Ohh, you meant Quaternions! Sorry, well, that one is a textbook example of math created for the sake of physics. Being a non phisicist i have only heard the story at bars from friends, but hopefully i wont lie (a lot).
You see, this dude Olinde Rodrigues studied and published about the transformation group of the quaternions, all very pure algebra, and poor ol Olinde was ignored at large, until recent historical research people didn't even knew he published that.
Tree years later comes our chap Hamilton, a physicist and mathematician, the dude was trying to fit electrodinamics into a mathematical form that allowed him to calculate electromagnetic forces at a point in the space, he knew how to sum, but sadly electrodinamics require a lot of that nasty multiplication, and suddenly (after years of busting his ass suddenly) he thought about the algebraic structure that his new born quaternions needed to have to express the magnetic forces the right way!
Instant success!

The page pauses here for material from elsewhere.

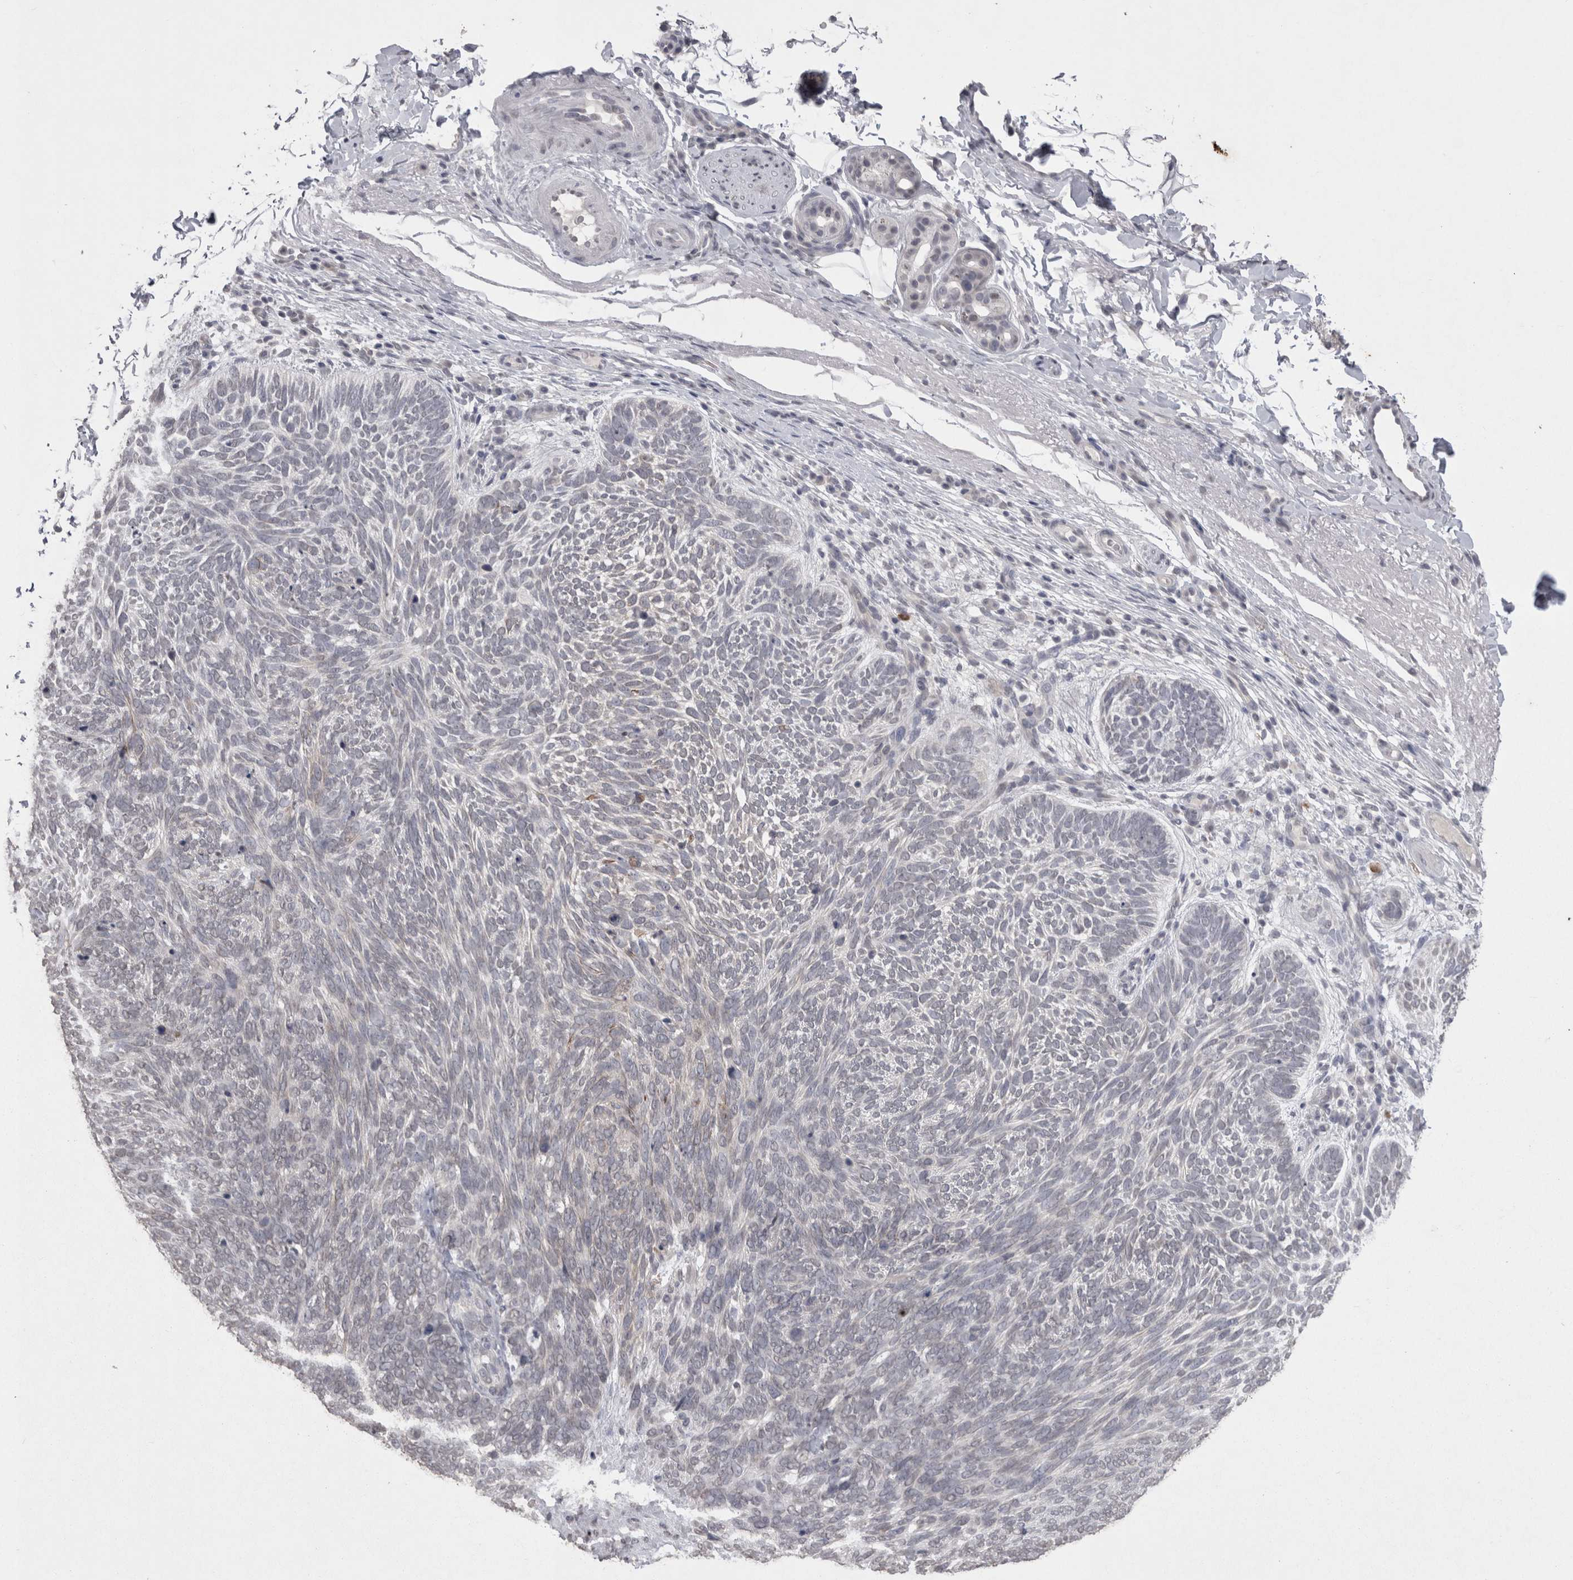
{"staining": {"intensity": "negative", "quantity": "none", "location": "none"}, "tissue": "skin cancer", "cell_type": "Tumor cells", "image_type": "cancer", "snomed": [{"axis": "morphology", "description": "Basal cell carcinoma"}, {"axis": "topography", "description": "Skin"}], "caption": "Immunohistochemistry histopathology image of basal cell carcinoma (skin) stained for a protein (brown), which exhibits no expression in tumor cells.", "gene": "DDX4", "patient": {"sex": "female", "age": 85}}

Any physicist that was trendy (studying electromagnetism and optics was what cool kids did!) needed to study quaternions to be able to correctly express the laws governing the phenomena as math. And also the mathematicians started to study them! Why? Beats me, haven't study that much history of math

Anyway, well, you know that any statement with a qualifier like "all" is a lie!! (haha, i love this stuff) But all the mayor fields of math are funded on real life problems and most of the succesfull sub-branches are also either inspired on them or bloom because there's an outside interest after some scientist finds them. Saying math "doesn't actually require that this initial statement is practical, or has any relationships to anything whatsoever" it's true, but it's like saying "Nintendo games don't actually require that his new game are based on franchises that they have grined to the bone", while true... well, not happens often and it's not the main focus.

 

[Tanakh]

Ah I see. Except I was taking 0/0 as a value, not a function, working on the assumption that the output of said function was, in fact, valid.

Ahh!...
Well... you can't

0/0 may look like a number, and smell like a number, but at the end of the day it represents an operator from RxR that you don't know if it's a well-defined function. You can't treat it like a number in R till you know that.